J'ai retrouvé cette lettre que j'avais envoyée à Monsieur Vincent Peillon il y a un an pour la sortie du Nouvel Educateur spécial Refondation. Comme seule réponse de sa part : la déception et les interrogations se sont précisées.
Le 9 avril 2013
Monsieur le Ministre de l’Éducation nationale,
J’ai l’honneur et le plaisir de vous faire parvenir ce numéro spécial de notre revue « Refondation ? ». J’y tenais particulièrement, ayant vécu quelques grands moments de ce projet de refondation de l’école.
Dès juillet, j’ai représenté le mouvement Freinet dans les ateliers de la concertation pour la refondation de l’école, j’ai assisté à la remise de son rapport à la Sorbonne, j’étais présente quand vous avez reçu la délégation du Collectif des Associations Partenaires de l'École publique (CAPE) et j'ai apprécié votre intervention à la clôture des journées de l’innovation à l’UNESCO où vous avez évoqué Célestin Freinet et Jean Zay, d’ailleurs je siègerai pour le CAPE au Conseil national de l’innovation pour la réussite éducative.
Notre mouvement pédagogique a « joué le jeu », seul ou avec le CAPE il a envoyé des contributions et des propositions pour enrichir le projet de loi d’orientation et de programmation pour l’école. Ses critiques ont toujours été constructives et ambitieuses pour notre École et ses élèves. Vous pourrez le constater en lisant ce numéro. Cependant, les déceptions se multiplient.
Une première déception a suivi votre annonce sur la semaine de quatre jours et demi avec 25 heures devant toute la classe, dont deux heures hors enseignement. Quelques heures plus tard, vous recevez les syndicats, une négociation qui s’est prolongée tard dans la nuit et vous revenez sur cette 25e heure et à 24 heures d’enseignement devant toute la classe, mais rien n’est figé sur le contenu du temps en petits groupes. Vous annoncez une grande table ronde avec tous les partenaires (y compris le Collectif des Associations Partenaires de l'École publique). Nous travaillons au sein du CAPE sur une contribution que nous présentons au Salon de l’éducation où vous êtes intervenu rappelant l’importance de nos associations pour la réussite du projet. La table ronde n’a jamais eu lieu et seules les négociations avec les représentants des syndicats et des collectivités locales ont modelé l’écriture du décret sur les rythmes.
Nouvelle déception quand le projet de décret sur les rythmes est paru, car il ne prenait pas en compte le temps de l’enfant dans sa globalité, il le réduisait à la journée et à la semaine scolaire.
Les heures d’activités complémentaires auraient pu être l’opportunité d’offrir à tous les enfants un accès à la culture, de permettre aux enseignants de travailler avec d’autres acteurs de l’éducation. De donner un peu plus de cohérence au temps de l’enfant. Ce n’était qu’une amorce, certes, mais l’on pouvait imaginer une suite…
Avec le décret adopté, l’ouverture aux activités culturelles pour tous les enfants s’est réduite comme peau de chagrin au profit des activités purement scolaires.
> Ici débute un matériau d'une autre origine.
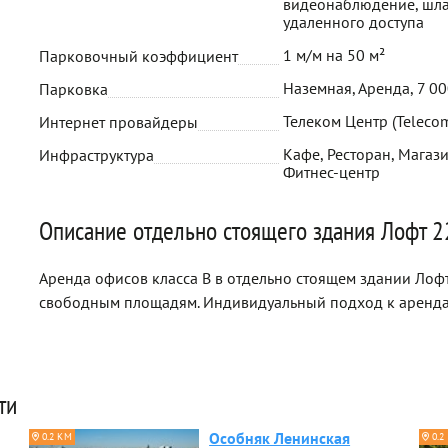
видеонаблюдение, шла
удаленного доступа
1 м/м на 50 м²
Парковочный коэффициент
Наземная, Аренда, 7 0
Парковка
Телеком Центр (Telecom
Интернет провайдеры
Кафе, Ресторан, Магази
Инфраструктура
Фитнес-центр
Описание отдельно стоящего здания Лофт 
Аренда офисов класса B в отдельно стоящем здании Лофт
свободным площадям. Индивидуальный подход к аренда
ти
Особняк Ленинская
0.2 КМ
0.2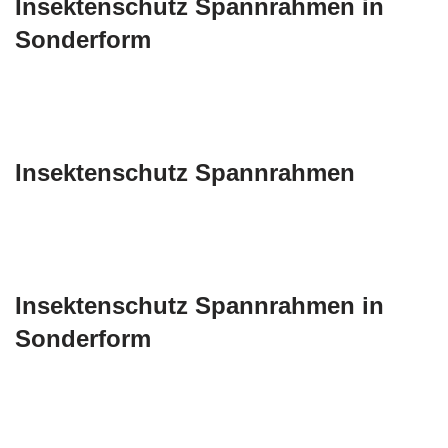
Insektenschutz Spannrahmen in
Sonderform
Insektenschutz Spannrahmen
Insektenschutz Spannrahmen in
Sonderform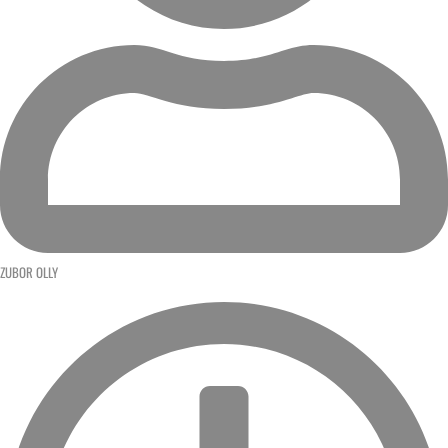
ZUBOR OLLY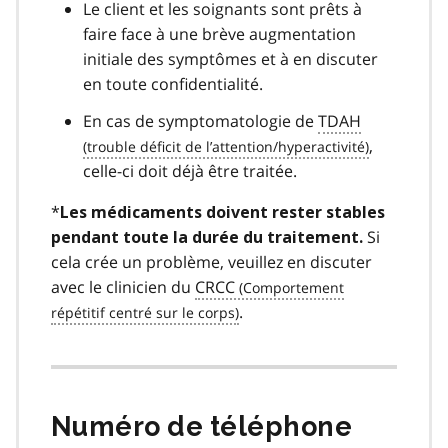
Le client et les soignants sont prêts à
faire face à une brève augmentation
initiale des symptômes et à en discuter
en toute confidentialité.
En cas de symptomatologie de
TDAH
,
celle-ci doit déjà être traitée.
*
Les médicaments doivent rester stables
Si
pendant toute la durée du traitement.
cela crée un problème, veuillez en discuter
avec le clinicien du
CRCC
.
Numéro de téléphone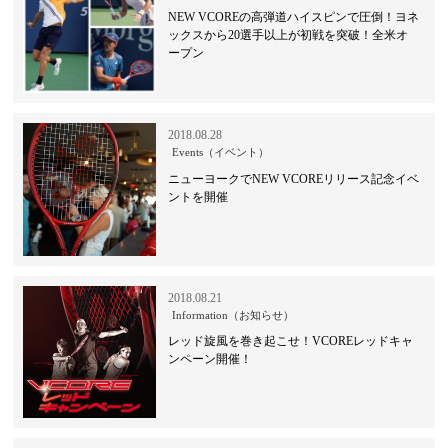
NEW VCOREの高弾道ハイスピンで圧倒！ヨネ
ックスから20選手以上が初戦を突破！全米オ
ープン
2018.08.28
Events（イベント）
ニューヨークでNEW VCOREリリース記念イベ
ントを開催
2018.08.21
Information（お知らせ）
レッド旋風を巻き起こせ！VCOREレッドキャ
ンペーン開催！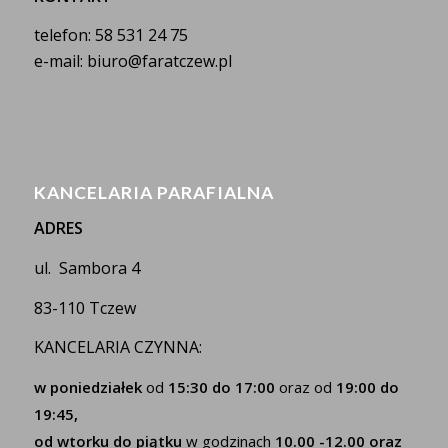
telefon: 58 531 24 75
e-mail: biuro@faratczew.pl
KANCELARIA PARAFIALNA
ADRES
ul. Sambora 4
83-110 Tczew
KANCELARIA CZYNNA:
w poniedziałek
od
15:30 do 17:00
oraz od
19:00 do
19:45,
od wtorku do piątku
w godzinach
10.00 -12.00 oraz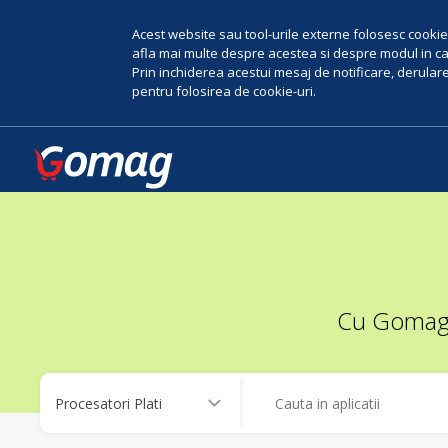
Acest website sau tool-urile externe folosesc cookie-
afla mai multe despre acestea si despre modul in car
Prin inchiderea acestui mesaj de notificare, derularea
pentru folosirea de cookie-uri.
Cu Gomag, 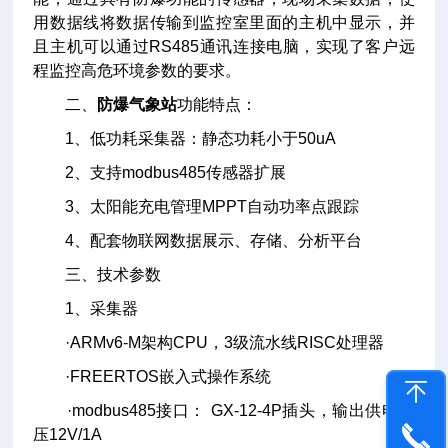
用数据线将数据传输到监控室里面的主机中显示，并
且主机可以通过RS485通讯连接电脑，实现了客户远
程监控高危环境参数的要求。
二、
防爆气象站
功能特点：
1、低功耗采集器：静态功耗小于50uA
2、支持modbus485传感器扩展
3、太阳能充电管理MPPT自动功率点跟踪
4、配套物联网数据展示、存储、分析平台
三、技术参数
1、采集器
·ARMv6-M架构CPU，3级流水线RISC处理器
·FREERTOS嵌入式操作系统
·modbus485接口： GX-12-4P插头，输出供电电
压12V/1A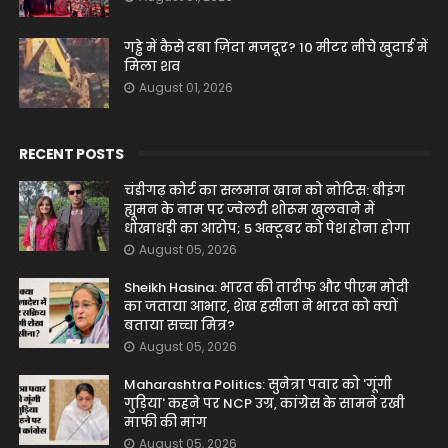
गड्ढे में कैसे दबा ज़िंदा मजदूर? 10 मीटर नीचे खुदाई में
मिला शव
August 01, 2026
RECENT POSTS
चंडीगढ़ कोर्ट का सलमान खान को नोटिस: बीइंग
ह्यूमन के नाम पर ज्वेलरी शोरूम खुलवाने में
धोखाधड़ी का आरोप; 5 अक्टूबर को पेश होना होगा
August 05, 2026
Sheikh Hasina: भारत की तारीफ और पीएम मोदी
का जताया आभार, शेख हसीना ने भारत को क्यों
बताया सच्चा मित्र?
August 05, 2026
Maharashtra Politics: सुनेत्रा पवार को 'गूंगी
गुड़िया' कहने पर NCP उग्र, कांग्रेस के सामने रखी
माफी की मांग
August 05, 2026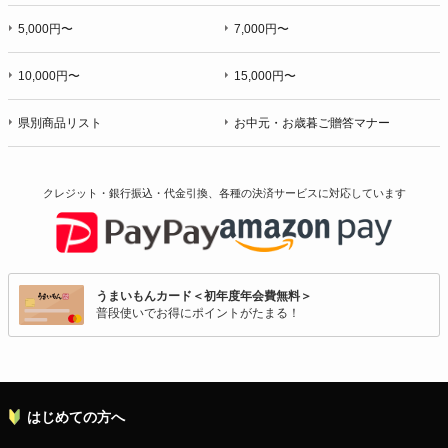
5,000円〜
7,000円〜
10,000円〜
15,000円〜
県別商品リスト
お中元・お歳暮ご贈答マナー
クレジット・銀行振込・代金引換、各種の決済サービスに
対応しています
うまいもんカード＜初年度年会費無料＞
普段使いでお得にポイントがたまる！
はじめての方へ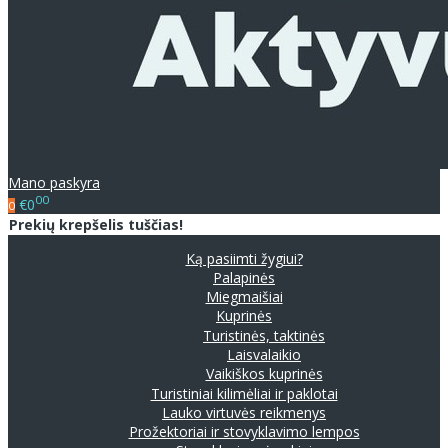
Mano paskyra
00
€0
0
Prekių krepšelis tuščias!
Ką pasiimti žygiui?
Palapinės
Miegmaišiai
Kuprinės
Turistinės, taktinės
Laisvalaikio
Vaikiškos kuprinės
Turistiniai kilimėliai ir paklotai
Lauko virtuvės reikmenys
Prožektoriai ir stovyklavimo lempos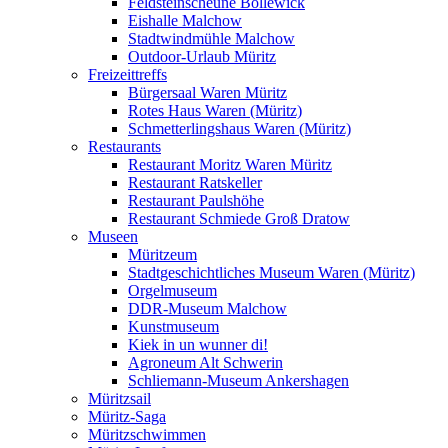
Feldsteinscheune Bollewick
Eishalle Malchow
Stadtwindmühle Malchow
Outdoor-Urlaub Müritz
Freizeittreffs
Bürgersaal Waren Müritz
Rotes Haus Waren (Müritz)
Schmetterlingshaus Waren (Müritz)
Restaurants
Restaurant Moritz Waren Müritz
Restaurant Ratskeller
Restaurant Paulshöhe
Restaurant Schmiede Groß Dratow
Museen
Müritzeum
Stadtgeschichtliches Museum Waren (Müritz)
Orgelmuseum
DDR-Museum Malchow
Kunstmuseum
Kiek in un wunner di!
Agroneum Alt Schwerin
Schliemann-Museum Ankershagen
Müritzsail
Müritz-Saga
Müritzschwimmen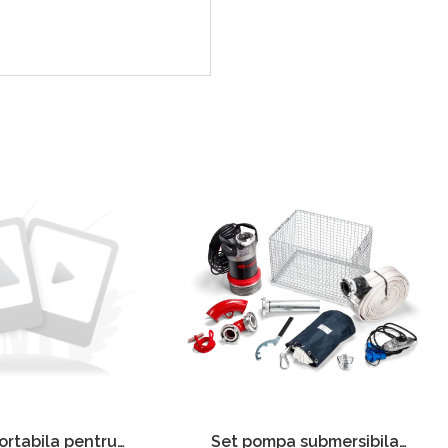
Set pompa submersibila
rtabila pentru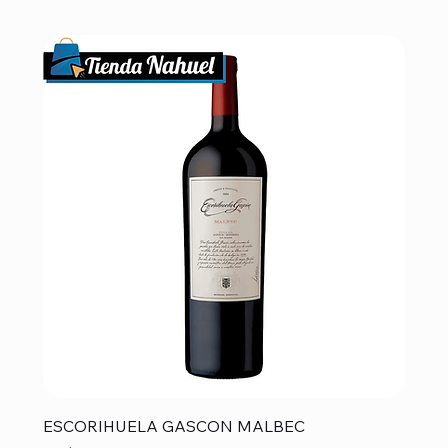
ESCORIHUELA GASCON MALBEC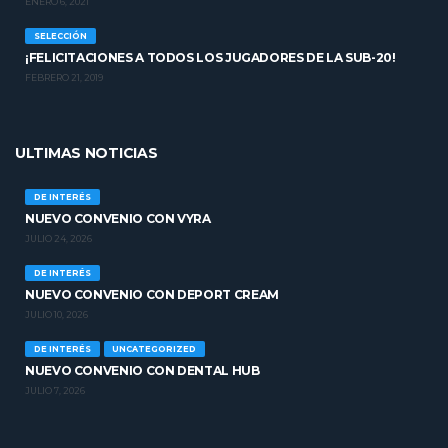
ENERO 6, 2021
SELECCIÓN
¡FELICITACIONES A TODOS LOS JUGADORES DE LA SUB-20!
FEBRERO 21, 2019
ULTIMAS NOTICIAS
DE INTERÉS
NUEVO CONVENIO CON VYRA
JULIO 24, 2026
DE INTERÉS
NUEVO CONVENIO CON DEPORT CREAM
JULIO 10, 2026
DE INTERÉS
UNCATEGORIZED
NUEVO CONVENIO CON DENTAL HUB
JULIO 7, 2026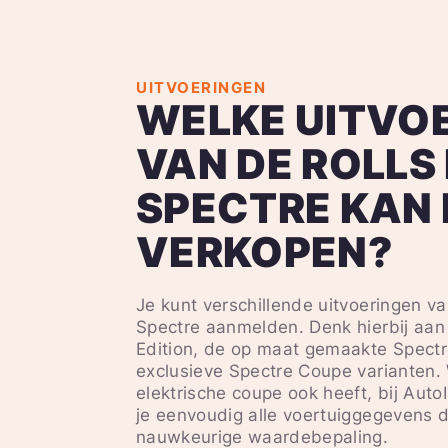
UITVOERINGEN
WELKE UITVO
VAN DE ROLLS
SPECTRE KAN 
VERKOPEN?
Je kunt verschillende uitvoeringen v
Spectre aanmelden. Denk hierbij aan
Edition, de op maat gemaakte Spect
exclusieve Spectre Coupe varianten.
elektrische coupe ook heeft, bij Auto
je eenvoudig alle voertuiggegevens 
nauwkeurige waardebepaling.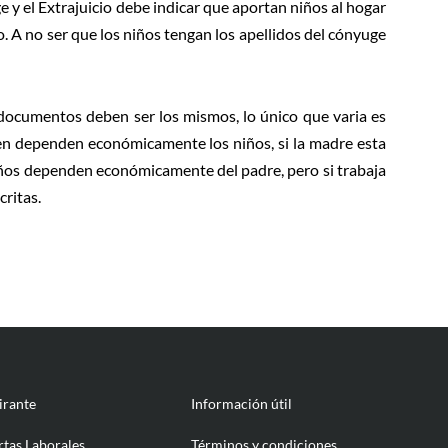
y el Extrajuicio debe indicar que aportan niños al hogar
 A no ser que los niños tengan los apellidos del cónyuge
 documentos deben ser los mismos, lo único que varia es
ien dependen económicamente los niños, si la madre esta
 niños dependen económicamente del padre, pero si trabaja
critas.
irante
Información útil
rtas Laborales
Términos y condiciones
Les défenses particulières et catégorielles ont donc pris le pas sur les considérations que portait à l’origine ce projet de rythmes scolaires, celui de l’intérêt de l’enfant.
Est-ce normal que les contenus pédagogiques n’aient pas été réfléchis avec les mouvements pédagogiques et d’éducation populaire ?
Je crains pour les décrets à venir.
Qu’arrivera-t-il du projet de décret sur les cycles avec en particulier le cycle 3 et tout le projet de lien entre le collège et l’école primaire, certains syndicats se sont déjà exprimés ?
Qu’arrivera-t-il de celui sur le socle commun et les programmes ?
Qu’arrivera-t-il de celui sur l’évaluation ?…
Une espérance bien vivante encore : que soient entendus les mouvements pédagogiques et d’éducation populaire pendant l’application de la loi d’orientation et de programmation et qu’ils soient partie prenante de la formation initiale et continue des enseignants.
En souhaitant sincèrement que la lecture de notre revue renforce encore votre conviction de transformer notre École sans trop de concessions.
Je vous prie d’agréer, Monsieur le Ministre de l’Éducation nationale, l’expression de ma haute considération.